● **Problem details**
Identify and copy all lines of the material where the string "roads" is found.

== Records for processing ==

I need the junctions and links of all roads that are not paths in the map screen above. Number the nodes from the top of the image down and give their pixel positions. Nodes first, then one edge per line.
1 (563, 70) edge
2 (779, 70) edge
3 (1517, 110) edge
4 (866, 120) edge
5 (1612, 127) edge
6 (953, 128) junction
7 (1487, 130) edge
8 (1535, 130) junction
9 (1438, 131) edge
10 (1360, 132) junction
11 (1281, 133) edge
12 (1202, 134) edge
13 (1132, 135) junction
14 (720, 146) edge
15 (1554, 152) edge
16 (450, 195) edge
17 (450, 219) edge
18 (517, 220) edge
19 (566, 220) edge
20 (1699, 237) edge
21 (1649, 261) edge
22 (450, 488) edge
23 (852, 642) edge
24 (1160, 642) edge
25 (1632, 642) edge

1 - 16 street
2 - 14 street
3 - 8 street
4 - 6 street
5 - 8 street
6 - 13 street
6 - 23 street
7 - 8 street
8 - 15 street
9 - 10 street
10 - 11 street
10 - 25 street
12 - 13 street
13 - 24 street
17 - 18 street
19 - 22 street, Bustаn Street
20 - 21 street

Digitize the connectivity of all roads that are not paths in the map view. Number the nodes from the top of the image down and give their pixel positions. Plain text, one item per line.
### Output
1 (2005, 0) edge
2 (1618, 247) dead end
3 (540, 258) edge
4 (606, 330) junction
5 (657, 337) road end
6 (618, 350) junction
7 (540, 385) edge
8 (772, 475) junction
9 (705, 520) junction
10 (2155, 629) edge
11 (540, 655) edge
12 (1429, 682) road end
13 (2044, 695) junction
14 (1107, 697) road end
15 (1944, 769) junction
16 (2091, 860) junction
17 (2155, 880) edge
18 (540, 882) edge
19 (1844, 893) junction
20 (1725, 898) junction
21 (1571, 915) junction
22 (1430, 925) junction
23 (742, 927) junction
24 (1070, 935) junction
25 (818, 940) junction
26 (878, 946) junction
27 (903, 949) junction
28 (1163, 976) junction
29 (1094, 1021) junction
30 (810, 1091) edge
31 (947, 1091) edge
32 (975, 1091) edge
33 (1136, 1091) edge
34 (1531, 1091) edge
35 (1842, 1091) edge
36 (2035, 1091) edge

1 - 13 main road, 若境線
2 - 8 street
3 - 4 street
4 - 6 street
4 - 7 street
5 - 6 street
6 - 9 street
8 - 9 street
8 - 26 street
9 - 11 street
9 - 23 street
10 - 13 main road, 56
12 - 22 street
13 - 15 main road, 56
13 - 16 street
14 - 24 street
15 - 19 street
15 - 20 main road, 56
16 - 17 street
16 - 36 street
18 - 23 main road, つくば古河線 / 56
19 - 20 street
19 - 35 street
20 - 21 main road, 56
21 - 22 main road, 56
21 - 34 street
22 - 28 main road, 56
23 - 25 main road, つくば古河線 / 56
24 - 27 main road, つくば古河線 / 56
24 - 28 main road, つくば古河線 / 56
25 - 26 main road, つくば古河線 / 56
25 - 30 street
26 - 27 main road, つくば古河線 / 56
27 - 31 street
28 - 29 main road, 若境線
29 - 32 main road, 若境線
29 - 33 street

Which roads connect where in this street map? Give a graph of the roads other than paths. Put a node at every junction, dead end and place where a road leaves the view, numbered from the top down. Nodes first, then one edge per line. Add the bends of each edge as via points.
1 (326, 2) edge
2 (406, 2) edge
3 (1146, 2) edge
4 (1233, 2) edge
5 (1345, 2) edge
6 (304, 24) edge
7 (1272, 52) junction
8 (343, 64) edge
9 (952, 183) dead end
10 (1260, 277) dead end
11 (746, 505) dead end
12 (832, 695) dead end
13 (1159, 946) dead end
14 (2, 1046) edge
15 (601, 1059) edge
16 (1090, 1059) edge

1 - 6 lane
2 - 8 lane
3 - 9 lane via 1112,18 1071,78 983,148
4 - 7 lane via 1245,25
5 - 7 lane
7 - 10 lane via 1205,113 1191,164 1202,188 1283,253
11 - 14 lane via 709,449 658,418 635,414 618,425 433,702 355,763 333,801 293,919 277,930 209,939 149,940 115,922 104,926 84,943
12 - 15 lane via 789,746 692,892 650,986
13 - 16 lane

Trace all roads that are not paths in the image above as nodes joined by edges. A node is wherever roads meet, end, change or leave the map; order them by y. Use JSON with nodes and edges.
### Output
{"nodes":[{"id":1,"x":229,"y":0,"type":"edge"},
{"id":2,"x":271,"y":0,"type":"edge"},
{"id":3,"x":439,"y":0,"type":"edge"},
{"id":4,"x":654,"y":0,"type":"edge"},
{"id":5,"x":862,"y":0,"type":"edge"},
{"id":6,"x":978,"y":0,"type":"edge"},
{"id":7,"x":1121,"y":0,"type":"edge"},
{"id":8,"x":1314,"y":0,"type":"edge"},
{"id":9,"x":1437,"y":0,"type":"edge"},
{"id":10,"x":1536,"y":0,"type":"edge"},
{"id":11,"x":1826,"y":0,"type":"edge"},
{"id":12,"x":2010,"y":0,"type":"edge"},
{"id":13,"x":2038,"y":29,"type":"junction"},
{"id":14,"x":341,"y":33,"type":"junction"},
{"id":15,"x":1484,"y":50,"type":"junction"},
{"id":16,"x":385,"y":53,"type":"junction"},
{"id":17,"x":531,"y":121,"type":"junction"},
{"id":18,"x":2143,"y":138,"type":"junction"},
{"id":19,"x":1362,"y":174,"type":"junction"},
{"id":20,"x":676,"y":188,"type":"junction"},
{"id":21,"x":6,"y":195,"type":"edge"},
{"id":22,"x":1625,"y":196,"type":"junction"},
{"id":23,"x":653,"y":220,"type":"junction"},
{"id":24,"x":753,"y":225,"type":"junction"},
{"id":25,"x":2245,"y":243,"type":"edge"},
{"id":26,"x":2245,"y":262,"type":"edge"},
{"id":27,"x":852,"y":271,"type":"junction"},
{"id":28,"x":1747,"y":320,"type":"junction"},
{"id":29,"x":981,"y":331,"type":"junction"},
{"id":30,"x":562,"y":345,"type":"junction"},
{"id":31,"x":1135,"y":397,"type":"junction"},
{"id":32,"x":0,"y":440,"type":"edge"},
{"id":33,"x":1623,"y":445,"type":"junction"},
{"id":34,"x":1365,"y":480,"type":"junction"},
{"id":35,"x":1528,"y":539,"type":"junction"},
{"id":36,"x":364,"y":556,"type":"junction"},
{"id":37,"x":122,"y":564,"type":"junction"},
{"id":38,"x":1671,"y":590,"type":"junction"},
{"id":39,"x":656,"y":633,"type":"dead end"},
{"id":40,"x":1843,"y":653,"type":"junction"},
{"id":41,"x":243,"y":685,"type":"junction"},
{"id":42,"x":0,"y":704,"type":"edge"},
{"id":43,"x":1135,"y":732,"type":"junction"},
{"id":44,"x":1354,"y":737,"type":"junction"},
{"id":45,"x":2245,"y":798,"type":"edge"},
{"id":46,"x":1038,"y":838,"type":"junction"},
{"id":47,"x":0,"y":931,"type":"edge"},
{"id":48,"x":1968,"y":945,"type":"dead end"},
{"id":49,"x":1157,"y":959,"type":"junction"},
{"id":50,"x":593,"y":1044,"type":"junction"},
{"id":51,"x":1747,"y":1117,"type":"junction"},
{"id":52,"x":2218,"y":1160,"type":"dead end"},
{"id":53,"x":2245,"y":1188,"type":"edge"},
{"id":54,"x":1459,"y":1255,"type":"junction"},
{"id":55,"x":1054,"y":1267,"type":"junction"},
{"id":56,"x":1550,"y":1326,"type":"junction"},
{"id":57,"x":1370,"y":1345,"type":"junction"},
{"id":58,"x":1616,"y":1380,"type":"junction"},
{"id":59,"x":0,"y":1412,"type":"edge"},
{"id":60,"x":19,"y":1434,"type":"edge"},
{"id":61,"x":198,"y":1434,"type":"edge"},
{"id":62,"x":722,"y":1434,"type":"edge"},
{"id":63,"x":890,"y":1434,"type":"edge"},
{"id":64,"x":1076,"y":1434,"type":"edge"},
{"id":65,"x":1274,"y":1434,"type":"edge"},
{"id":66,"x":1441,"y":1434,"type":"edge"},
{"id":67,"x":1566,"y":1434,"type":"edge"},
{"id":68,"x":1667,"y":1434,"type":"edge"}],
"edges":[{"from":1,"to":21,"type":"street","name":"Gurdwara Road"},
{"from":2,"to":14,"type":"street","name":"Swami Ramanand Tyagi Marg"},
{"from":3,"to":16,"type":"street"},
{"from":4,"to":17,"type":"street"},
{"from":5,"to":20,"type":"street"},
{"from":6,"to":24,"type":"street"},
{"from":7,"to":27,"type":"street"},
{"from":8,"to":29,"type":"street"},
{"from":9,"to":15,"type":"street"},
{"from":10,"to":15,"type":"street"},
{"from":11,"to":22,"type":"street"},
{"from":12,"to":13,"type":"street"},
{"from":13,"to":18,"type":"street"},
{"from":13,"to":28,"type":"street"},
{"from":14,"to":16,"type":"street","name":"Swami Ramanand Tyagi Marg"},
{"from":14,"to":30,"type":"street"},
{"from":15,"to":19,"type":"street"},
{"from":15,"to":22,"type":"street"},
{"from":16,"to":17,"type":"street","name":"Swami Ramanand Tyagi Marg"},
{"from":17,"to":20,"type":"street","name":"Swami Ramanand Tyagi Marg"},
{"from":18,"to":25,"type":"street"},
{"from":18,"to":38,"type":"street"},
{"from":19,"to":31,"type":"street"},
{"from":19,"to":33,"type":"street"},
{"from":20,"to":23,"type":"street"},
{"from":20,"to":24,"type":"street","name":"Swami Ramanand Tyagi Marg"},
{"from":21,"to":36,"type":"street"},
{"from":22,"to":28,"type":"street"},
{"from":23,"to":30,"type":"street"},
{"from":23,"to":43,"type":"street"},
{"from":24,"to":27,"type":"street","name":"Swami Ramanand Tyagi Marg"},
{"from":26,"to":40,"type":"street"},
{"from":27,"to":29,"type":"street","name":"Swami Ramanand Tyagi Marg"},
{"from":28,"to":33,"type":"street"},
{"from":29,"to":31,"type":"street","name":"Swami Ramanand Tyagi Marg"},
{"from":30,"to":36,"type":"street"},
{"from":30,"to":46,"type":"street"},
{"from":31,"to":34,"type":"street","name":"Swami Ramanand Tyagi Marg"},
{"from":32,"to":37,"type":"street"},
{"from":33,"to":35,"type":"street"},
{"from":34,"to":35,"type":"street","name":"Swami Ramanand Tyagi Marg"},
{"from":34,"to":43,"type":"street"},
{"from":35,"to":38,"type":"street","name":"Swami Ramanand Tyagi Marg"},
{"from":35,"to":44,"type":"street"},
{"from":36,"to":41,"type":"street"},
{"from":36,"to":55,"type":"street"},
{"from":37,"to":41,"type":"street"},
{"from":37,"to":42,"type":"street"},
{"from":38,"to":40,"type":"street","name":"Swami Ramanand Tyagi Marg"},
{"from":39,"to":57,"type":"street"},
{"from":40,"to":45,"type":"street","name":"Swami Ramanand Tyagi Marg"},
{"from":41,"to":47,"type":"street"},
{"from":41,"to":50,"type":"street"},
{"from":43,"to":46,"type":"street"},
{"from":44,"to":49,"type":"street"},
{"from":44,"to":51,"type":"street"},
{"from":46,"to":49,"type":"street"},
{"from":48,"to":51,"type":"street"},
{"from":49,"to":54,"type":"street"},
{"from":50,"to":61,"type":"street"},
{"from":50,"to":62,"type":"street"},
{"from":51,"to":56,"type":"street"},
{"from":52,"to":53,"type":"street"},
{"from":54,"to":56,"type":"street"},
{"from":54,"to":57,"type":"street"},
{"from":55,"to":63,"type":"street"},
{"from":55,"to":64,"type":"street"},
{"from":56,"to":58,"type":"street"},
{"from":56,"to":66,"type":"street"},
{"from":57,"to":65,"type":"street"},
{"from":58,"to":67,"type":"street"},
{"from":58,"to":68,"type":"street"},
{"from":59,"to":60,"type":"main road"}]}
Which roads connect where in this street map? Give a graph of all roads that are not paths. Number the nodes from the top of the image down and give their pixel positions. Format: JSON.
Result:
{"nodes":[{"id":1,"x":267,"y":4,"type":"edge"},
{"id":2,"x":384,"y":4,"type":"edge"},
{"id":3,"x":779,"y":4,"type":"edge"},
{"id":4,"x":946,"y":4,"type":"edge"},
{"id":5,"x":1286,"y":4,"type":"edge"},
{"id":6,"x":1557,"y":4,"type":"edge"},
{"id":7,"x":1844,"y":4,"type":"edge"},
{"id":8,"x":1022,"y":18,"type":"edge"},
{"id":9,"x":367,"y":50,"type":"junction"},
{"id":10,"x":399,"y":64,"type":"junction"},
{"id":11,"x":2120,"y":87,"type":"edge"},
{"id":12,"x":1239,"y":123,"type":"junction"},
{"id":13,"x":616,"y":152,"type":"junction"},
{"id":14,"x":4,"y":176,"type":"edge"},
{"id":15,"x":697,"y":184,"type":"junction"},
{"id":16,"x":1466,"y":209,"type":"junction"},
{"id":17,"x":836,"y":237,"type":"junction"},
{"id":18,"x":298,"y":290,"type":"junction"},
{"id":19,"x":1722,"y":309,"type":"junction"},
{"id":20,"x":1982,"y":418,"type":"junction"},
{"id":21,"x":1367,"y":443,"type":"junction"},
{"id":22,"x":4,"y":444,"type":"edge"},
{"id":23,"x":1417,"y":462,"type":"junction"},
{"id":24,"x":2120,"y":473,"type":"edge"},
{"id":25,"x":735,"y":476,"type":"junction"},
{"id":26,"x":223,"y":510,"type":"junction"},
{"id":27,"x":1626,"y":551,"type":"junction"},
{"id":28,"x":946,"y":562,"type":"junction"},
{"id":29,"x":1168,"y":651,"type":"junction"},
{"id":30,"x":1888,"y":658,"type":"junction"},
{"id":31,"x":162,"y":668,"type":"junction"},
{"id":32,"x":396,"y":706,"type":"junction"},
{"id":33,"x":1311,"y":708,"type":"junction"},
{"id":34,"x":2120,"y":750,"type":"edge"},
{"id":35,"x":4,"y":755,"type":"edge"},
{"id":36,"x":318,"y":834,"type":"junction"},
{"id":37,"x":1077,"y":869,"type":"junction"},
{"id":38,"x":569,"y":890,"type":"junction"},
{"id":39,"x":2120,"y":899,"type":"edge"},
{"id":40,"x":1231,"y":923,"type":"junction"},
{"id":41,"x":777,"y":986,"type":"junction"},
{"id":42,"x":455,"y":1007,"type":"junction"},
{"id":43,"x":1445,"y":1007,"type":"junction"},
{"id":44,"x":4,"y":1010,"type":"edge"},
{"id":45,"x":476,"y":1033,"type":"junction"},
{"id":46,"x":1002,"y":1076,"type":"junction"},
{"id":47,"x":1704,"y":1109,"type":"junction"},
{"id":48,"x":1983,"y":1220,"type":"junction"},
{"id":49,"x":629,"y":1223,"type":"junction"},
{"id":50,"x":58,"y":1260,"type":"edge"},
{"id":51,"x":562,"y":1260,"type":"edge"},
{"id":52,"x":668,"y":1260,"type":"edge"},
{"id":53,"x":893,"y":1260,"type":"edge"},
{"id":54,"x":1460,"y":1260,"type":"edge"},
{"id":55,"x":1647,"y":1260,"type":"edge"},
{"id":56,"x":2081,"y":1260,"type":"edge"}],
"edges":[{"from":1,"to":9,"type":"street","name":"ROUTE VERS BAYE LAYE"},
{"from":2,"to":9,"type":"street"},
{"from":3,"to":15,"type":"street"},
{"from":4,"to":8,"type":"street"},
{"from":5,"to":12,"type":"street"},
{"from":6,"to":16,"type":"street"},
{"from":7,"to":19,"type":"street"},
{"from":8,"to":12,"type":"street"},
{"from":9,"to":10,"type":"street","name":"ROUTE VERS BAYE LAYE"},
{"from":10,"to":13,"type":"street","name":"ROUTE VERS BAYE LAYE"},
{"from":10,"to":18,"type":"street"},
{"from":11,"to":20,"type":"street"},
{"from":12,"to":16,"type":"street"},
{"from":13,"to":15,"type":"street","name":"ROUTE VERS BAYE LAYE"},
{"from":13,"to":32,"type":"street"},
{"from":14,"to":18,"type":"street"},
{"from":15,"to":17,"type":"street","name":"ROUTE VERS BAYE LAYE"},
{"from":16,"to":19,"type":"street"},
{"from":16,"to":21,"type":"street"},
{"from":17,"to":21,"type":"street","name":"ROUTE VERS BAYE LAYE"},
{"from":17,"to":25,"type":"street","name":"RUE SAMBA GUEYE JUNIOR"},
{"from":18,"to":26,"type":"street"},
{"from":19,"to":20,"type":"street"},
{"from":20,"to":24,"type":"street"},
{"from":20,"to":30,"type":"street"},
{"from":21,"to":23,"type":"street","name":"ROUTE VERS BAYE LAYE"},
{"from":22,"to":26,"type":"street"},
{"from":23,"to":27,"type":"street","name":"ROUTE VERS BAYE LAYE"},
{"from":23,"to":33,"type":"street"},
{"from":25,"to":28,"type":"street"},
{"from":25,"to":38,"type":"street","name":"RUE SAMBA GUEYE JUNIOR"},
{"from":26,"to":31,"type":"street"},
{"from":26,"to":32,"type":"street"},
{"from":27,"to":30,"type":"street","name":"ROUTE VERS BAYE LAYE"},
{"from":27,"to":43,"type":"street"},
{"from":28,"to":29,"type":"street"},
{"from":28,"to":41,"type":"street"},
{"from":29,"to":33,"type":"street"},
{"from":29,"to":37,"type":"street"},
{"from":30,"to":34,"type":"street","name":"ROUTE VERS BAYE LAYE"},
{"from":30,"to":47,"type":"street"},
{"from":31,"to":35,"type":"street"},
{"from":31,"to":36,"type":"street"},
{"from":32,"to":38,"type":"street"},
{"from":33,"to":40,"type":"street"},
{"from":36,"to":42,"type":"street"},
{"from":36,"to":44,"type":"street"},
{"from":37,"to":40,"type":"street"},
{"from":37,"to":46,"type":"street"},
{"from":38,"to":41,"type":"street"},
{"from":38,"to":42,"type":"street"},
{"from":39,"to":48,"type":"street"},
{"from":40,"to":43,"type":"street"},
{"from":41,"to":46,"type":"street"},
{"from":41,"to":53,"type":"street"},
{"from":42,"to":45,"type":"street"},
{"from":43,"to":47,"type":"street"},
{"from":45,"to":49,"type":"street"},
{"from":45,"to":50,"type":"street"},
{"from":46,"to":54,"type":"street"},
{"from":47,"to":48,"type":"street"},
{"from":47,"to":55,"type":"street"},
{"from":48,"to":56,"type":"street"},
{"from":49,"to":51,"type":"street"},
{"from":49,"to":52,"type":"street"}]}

===

● **Exercise answer**
I need the junctions and links of all roads that are not paths in the map screen above. Number the nodes from the top of the image down and give their pixel positions. Nodes first, then one edge per line.
Digitize the connectivity of all roads that are not paths in the map view. Number the nodes from the top of the image down and give their pixel positions. Plain text, one item per line.
Which roads connect where in this street map? Give a graph of the roads other than paths. Put a node at every junction, dead end and place where a road leaves the view, numbered from the top down. Nodes first, then one edge per line. Add the bends of each edge as via points.
Trace all roads that are not paths in the image above as nodes joined by edges. A node is wherever roads meet, end, change or leave the map; order them by y. Use JSON with nodes and edges.
Which roads connect where in this street map? Give a graph of all roads that are not paths. Number the nodes from the top of the image down and give their pixel positions. Format: JSON.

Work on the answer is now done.